The other side is asking too many questions about one particular area of knowledge (i.e. modeling), which might be an unlucky candidate’s only area of weakness.

If a candidate does not know the answer to one question, tell them it’s ok to not know everything, and switch contexts. Avoid making the candidate feel that the interview is going poorly, as the emotional state may induce bias in how much knowledge they can display.

5. Selection

By this point there should be a clear pool of up to 3 candidates which are separate from all the rest.

Follow up first with your top candidates, and make sure that they are available to join if selected. You should assume all candidates are interviewing at multiple companies simultaneously, rather than believing that you are “picking” a candidate to join. This is a two way process.

Invite the top 3 candidates to meet the team, and collect feedback. Go even deeper into questions of cultural fit, personal ambition, and of career paths.

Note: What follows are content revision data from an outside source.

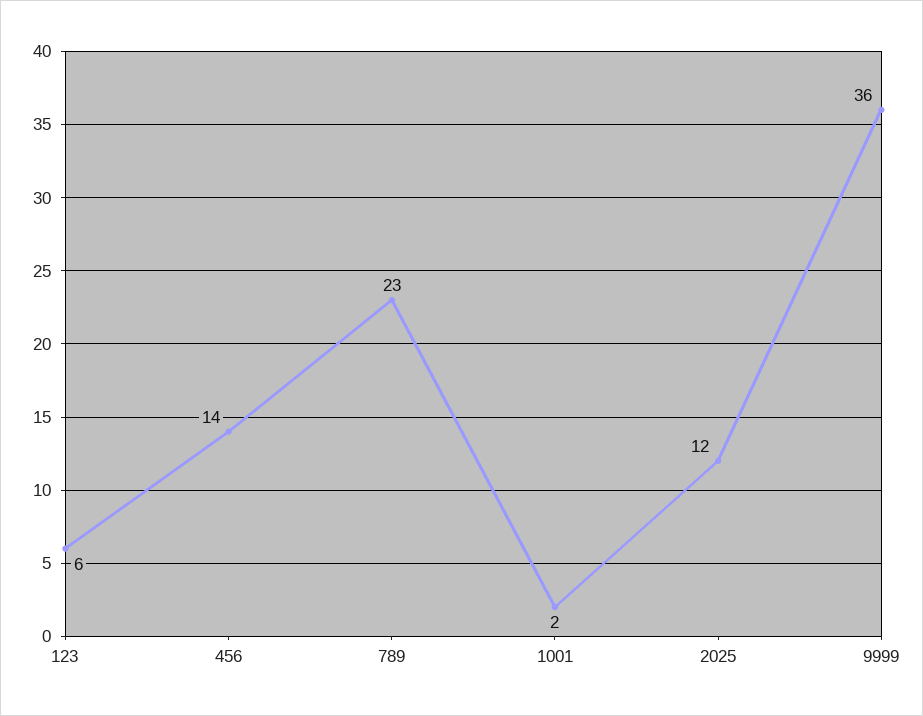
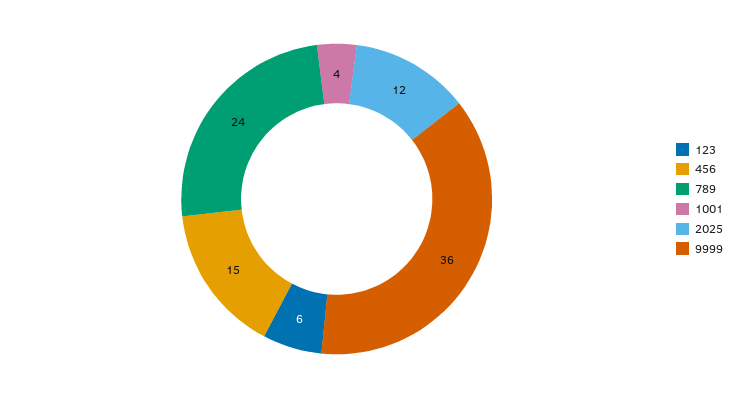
  {
    "123": 6,
-   "456": 14,
+   "456": 15,
-   "789": 23,
+   "789": 24,
-   "1001": 2,
+   "1001": 4,
    "2025": 12,
    "9999": 36
  }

Finally (and somewhat counter-intuitively) we attempt to scare away the candidates which interest us the most, by telling them how hard startup life is, how they might make more money working for a hedge fund, how unstructured their life will be compared with a large corporate. If they survive this “scaring away” period, they will certainly be no unwelcome surprises for them once they join. At this point, we generally be confident of whom should be our first option, and make an offer.

Crucially, no candidate can ever, ever, ever go without a final answer. Candidates all get individual, personalized answers as to why they were not selected, and an honest assessment as to whether it is worth them applying again, or whether it is simply not a match. If you treat candidates as discardable resources, you do not deserve to hire top talent.

As mentioned at the start, hiring data scientists is deceptively simple. If you treat your candidates the way you would like to be treated, you will achieve the holy grail of hiring: getting the talent your company needs, while simultaneously being recommended by people you (professionally) turned down.

Applying to a company is a hard, potentially life-changing process, and should be treated as such by leaders making the critical decision.